> **REQUIREMENT 1**
Return the passage of the mash-feeding thread below from "I've tried but" up to and including "go in a mash?", copied word for word.

> **SELECTED PASSAGE**
# Mash



## Dragonfly-Stud (Oct 5, 2008)

Any breeders here feed their mice a mash ?
I didn't for a while but since have developed a recipe (don't ask as I won't tell) and I gotta say it has made a positive improvement in condition and stamina.

They get it every other day which seems to work out fine, it's a pain to make ( I'm lazy, lol ) but worth it I think.


----------



## SarahC (Oct 3, 2008)

I've tried but abandoned the idea because of health/hygiene in the hot weather.A lot of the older show breeders don't give water at all just wet food along with oats.


----------



## Paul (Jan 3, 2009)

What can go in a mash?


----------



## SarahC (Oct 3, 2008)

I can only repeat what old school mouse club people use and swear by.The basis is bread preferably brown and stale,soaked in water or milk(fresh,tinned as in carnation or lactol) and then squeezed out until virtually dry and crumbly.Thats the basis to which everyone then adds their own specials that they think might give their mice the edge.Things such as complan,linseed oil,cod liver oil powdered vitamins etc etc.If you don't have to many mice food for rearing of cage birds(not poultry)is good.Cede used to be the top brand.It's a biscuit like egg food that you mix with water and is good stuff .


----------



## Paul (Jan 3, 2009)

Ah, OK. Not too dissimilar to soaking bread in lactol then I suppose except you can add more to the recipe.


----------



## SarahC (Oct 3, 2008)

yes.Ive tried all these different things and I'm not a believer.Selective breeding is the answer to strong healthy mice I think,they seem to do just as well on a basic seed/cereal diet.Thats my opinion for what it's worth but I'm sure others would disagree.I don't feed any fancy stuff now.


----------

> **GIVEN INFORMATION**
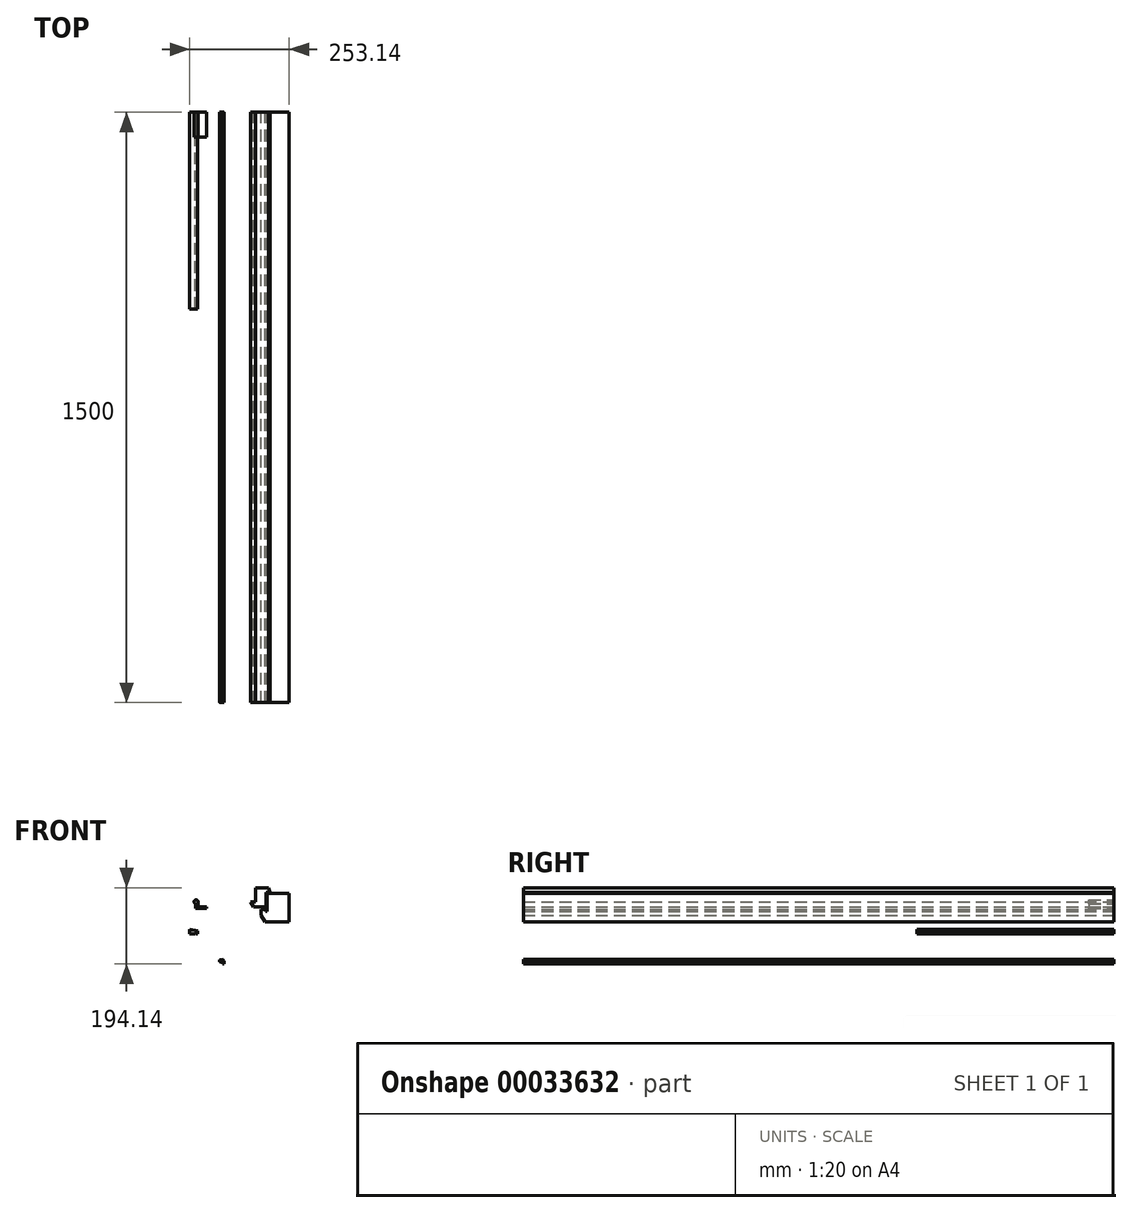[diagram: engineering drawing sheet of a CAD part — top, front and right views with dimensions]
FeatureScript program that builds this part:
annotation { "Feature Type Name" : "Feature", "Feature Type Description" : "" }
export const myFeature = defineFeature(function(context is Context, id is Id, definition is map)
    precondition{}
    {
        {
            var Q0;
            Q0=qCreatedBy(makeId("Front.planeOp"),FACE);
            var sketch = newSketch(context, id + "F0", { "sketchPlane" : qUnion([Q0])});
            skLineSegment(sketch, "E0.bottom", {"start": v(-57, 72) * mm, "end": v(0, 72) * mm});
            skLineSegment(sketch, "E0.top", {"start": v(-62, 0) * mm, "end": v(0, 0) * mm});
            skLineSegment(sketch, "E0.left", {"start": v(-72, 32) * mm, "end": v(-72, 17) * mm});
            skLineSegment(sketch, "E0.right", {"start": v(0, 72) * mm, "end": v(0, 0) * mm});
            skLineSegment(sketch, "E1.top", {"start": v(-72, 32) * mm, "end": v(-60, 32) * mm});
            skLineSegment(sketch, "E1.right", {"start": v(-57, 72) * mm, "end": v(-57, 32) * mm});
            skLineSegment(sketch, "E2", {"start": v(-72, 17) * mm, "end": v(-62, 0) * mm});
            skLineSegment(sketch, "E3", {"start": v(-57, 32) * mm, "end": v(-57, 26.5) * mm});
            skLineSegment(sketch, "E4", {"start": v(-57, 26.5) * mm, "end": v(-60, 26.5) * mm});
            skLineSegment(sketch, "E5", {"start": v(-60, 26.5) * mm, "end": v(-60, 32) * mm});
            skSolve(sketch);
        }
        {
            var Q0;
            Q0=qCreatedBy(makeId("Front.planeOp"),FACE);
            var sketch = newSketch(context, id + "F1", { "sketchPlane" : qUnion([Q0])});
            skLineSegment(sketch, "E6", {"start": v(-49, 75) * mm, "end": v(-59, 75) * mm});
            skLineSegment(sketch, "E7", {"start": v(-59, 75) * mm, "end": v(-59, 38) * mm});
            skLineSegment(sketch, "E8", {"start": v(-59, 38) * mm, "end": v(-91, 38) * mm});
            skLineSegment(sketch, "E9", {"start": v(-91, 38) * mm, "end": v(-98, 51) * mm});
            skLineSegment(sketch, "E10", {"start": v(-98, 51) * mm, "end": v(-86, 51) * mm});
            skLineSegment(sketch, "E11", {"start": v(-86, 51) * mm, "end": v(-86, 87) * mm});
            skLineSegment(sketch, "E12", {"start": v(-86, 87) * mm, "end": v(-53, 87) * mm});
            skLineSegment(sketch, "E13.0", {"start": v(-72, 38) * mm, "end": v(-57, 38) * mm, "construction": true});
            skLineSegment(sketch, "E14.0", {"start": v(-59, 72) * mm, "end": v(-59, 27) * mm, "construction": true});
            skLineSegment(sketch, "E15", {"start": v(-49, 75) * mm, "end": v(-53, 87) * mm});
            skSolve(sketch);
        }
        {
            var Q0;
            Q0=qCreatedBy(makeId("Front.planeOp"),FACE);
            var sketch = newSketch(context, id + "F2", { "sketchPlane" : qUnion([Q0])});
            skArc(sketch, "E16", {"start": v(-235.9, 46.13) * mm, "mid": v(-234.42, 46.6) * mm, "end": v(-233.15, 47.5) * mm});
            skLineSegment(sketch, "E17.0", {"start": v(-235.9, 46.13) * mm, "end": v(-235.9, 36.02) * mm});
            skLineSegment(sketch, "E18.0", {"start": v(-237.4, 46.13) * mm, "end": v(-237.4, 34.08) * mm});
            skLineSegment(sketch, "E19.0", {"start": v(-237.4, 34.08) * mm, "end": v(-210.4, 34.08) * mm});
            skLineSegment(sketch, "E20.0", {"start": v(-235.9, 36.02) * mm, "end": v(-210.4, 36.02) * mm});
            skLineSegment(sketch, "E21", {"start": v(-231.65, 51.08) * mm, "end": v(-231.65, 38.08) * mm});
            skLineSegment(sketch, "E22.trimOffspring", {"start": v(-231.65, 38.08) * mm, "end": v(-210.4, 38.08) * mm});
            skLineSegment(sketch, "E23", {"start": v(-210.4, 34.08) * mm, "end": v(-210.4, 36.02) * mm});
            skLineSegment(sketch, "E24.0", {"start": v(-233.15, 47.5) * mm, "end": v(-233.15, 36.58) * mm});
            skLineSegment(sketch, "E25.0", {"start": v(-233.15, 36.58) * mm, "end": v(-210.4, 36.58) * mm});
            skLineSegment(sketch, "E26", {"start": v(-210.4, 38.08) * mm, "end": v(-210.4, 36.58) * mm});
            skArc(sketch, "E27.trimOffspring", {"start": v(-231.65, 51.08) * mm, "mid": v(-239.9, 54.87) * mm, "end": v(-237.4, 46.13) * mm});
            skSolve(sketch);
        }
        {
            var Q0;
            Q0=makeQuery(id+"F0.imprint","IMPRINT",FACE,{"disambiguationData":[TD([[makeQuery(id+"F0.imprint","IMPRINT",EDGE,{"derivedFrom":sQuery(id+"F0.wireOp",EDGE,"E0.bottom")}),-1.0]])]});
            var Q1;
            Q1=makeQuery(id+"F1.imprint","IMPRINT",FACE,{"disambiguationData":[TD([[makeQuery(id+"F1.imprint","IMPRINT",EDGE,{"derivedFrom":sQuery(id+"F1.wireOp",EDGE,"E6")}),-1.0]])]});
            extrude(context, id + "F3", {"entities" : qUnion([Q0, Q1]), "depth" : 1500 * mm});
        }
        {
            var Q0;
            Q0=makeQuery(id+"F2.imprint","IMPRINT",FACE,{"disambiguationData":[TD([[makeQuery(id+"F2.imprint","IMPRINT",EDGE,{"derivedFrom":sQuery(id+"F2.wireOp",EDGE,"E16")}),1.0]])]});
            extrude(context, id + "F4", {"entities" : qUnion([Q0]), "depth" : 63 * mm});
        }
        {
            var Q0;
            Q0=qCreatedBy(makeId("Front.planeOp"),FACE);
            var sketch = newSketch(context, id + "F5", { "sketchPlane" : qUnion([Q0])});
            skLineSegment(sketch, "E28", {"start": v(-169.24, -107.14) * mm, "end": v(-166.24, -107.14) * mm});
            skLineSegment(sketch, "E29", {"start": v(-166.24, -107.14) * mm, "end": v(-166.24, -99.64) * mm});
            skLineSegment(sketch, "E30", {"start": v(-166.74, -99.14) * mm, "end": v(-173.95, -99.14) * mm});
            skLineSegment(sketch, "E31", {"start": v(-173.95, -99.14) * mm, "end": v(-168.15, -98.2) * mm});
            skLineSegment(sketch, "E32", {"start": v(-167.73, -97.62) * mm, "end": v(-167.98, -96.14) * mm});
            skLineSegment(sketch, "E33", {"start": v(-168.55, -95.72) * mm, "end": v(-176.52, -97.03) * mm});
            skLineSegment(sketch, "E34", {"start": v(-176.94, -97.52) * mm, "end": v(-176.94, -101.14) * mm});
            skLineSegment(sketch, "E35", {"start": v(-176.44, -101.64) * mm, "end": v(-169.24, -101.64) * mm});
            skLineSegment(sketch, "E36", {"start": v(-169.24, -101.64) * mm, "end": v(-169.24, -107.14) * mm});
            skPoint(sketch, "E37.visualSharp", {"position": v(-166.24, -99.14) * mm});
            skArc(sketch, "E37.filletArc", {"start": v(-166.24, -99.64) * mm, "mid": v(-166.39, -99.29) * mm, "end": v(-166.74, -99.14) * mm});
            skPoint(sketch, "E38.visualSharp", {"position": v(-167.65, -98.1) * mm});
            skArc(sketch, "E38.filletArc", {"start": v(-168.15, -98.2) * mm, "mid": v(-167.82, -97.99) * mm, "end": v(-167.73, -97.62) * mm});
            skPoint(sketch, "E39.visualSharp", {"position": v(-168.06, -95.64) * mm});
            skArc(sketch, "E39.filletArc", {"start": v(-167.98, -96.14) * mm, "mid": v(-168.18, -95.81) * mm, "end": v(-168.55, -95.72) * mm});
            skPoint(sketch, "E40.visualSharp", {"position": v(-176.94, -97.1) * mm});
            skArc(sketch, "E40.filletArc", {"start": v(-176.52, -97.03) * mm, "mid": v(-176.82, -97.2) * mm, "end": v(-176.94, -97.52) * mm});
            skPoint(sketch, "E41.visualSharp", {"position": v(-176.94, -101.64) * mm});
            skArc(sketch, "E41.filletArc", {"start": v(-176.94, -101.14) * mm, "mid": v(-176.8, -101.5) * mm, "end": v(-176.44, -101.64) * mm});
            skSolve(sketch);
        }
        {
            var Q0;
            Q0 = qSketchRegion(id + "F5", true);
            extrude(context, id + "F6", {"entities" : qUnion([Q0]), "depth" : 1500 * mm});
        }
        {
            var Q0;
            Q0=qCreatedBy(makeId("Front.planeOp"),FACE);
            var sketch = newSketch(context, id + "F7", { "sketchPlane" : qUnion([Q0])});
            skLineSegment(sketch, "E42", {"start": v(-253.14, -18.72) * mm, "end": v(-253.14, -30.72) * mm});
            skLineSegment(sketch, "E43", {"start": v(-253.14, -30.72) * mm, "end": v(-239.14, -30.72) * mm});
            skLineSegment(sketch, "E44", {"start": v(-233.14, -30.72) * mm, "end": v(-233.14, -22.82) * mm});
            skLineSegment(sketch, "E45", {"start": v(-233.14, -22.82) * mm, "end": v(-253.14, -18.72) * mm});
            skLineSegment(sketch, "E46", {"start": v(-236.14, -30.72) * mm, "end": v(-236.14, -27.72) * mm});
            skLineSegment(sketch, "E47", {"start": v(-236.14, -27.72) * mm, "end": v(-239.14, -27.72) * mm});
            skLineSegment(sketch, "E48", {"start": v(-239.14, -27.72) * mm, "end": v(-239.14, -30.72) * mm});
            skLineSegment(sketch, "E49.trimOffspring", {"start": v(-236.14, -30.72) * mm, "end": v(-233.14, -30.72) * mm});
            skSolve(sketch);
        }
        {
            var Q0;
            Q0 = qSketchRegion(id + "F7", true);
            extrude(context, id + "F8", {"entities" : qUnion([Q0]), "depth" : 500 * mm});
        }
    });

...

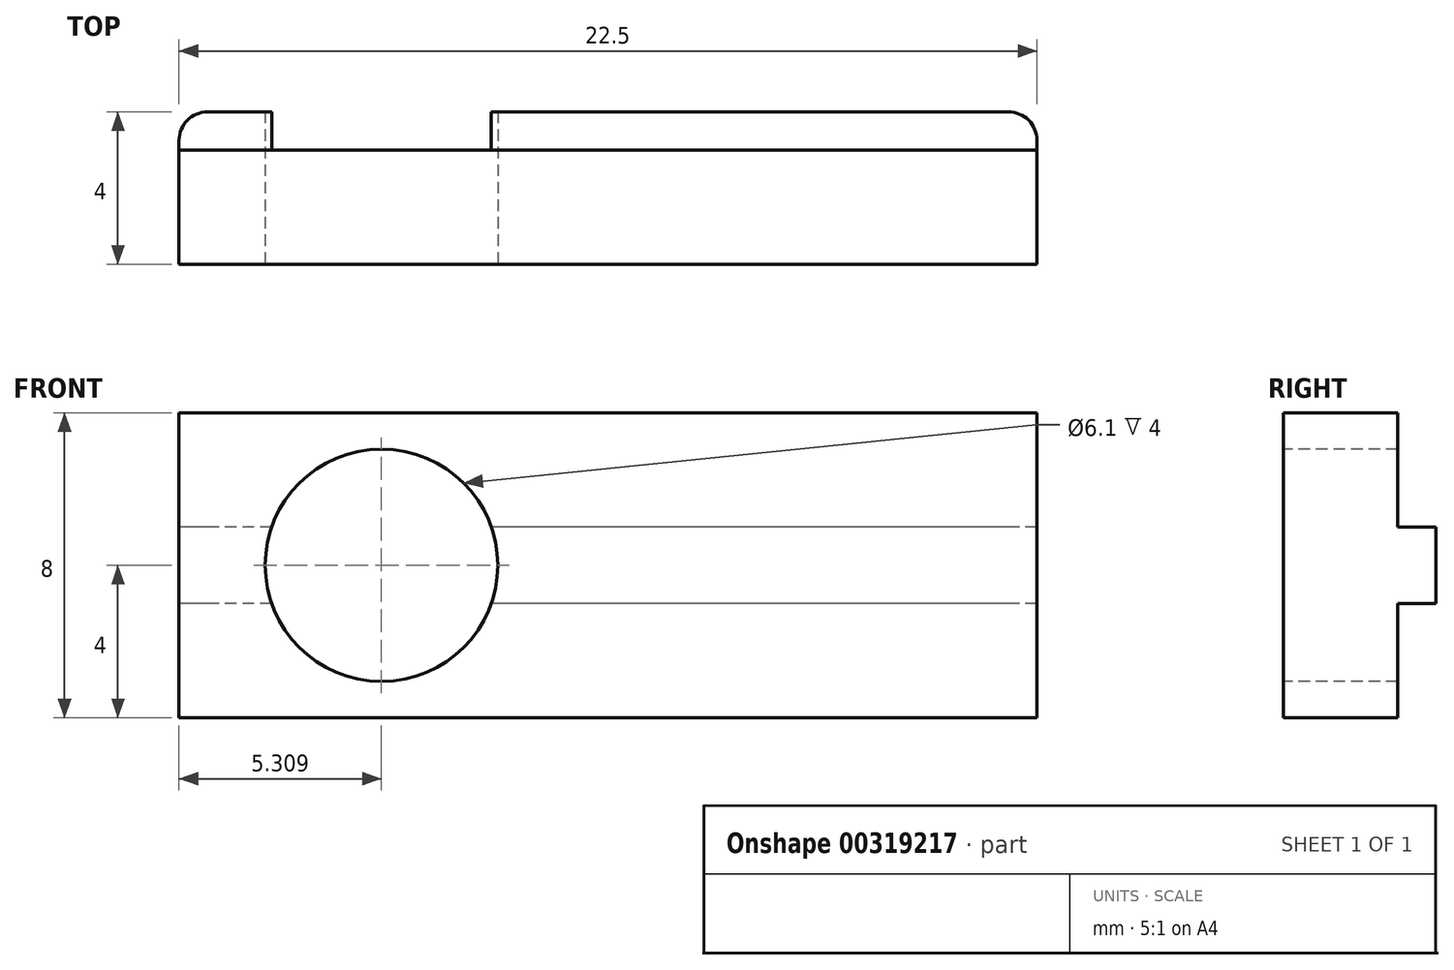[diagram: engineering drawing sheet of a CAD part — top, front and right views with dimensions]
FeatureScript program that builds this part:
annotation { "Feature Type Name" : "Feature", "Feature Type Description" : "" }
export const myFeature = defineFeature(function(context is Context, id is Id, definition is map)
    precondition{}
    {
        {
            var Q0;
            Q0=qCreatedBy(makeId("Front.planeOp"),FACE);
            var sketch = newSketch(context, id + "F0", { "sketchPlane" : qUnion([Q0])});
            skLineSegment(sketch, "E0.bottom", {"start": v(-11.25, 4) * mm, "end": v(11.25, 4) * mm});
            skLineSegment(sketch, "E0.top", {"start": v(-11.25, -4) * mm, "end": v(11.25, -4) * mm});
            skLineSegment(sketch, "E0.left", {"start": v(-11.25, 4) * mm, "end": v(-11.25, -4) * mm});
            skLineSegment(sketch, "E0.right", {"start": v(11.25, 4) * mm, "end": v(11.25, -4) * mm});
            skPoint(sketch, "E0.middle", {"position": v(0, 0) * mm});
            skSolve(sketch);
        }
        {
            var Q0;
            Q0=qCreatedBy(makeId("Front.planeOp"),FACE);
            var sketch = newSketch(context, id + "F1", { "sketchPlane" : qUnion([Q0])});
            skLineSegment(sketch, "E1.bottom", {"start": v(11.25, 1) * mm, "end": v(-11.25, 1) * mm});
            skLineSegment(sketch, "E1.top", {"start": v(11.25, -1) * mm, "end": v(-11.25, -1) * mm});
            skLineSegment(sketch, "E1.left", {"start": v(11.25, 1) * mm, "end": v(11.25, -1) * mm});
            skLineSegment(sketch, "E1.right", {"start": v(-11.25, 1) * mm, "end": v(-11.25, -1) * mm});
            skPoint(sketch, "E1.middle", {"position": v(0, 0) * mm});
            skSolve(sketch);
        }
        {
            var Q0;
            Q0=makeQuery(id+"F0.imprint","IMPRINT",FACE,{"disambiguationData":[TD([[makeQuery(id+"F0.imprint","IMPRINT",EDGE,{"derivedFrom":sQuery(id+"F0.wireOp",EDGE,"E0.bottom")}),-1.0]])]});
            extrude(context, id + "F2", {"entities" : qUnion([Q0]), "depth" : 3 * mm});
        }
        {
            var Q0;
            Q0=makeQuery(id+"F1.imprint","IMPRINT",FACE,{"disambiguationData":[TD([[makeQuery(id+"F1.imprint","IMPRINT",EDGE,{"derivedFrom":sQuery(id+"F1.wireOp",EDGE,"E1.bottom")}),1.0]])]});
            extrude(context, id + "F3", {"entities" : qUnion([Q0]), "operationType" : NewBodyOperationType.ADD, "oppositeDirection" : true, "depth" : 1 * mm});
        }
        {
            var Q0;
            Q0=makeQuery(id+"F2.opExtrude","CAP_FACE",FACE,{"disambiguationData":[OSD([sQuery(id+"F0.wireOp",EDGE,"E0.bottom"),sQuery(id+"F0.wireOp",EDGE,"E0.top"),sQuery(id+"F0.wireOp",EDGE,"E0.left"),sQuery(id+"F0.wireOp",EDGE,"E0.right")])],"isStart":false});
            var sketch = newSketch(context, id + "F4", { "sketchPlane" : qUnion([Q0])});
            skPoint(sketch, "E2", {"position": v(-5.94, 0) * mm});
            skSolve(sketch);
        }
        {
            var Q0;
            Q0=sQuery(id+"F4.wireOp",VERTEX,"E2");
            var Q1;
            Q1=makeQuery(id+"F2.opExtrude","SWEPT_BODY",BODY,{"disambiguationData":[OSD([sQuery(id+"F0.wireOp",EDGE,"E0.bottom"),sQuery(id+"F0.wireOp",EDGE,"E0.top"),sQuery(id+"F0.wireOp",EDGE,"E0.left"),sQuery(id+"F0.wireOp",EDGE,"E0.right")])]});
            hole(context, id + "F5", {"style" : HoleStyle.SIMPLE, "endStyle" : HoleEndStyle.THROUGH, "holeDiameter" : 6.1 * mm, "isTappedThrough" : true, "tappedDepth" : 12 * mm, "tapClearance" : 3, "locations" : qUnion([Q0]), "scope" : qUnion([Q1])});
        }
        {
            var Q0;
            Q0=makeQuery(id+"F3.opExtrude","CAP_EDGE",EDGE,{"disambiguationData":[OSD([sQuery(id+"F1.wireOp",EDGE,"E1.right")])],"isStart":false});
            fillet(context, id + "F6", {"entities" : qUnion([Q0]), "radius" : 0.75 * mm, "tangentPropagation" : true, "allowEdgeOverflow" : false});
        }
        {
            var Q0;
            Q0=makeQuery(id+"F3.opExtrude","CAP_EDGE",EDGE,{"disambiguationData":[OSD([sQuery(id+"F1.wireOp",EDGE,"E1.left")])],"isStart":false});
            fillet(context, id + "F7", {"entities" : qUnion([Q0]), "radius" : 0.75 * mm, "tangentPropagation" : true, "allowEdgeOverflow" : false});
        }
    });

---

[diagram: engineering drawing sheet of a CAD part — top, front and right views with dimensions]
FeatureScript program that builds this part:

> **REQUIREMENT 2**
How many lines of the records above contain the string "visualSharp", with case counting? Give only the number.

> **SOLUTION 1**
I've tried but abandoned the idea because of health/hygiene in the hot weather.A lot of the older show breeders don't give water at all just wet food along with oats.


----------



## Paul (Jan 3, 2009)

What can go in a mash?

> **SOLUTION 2**
5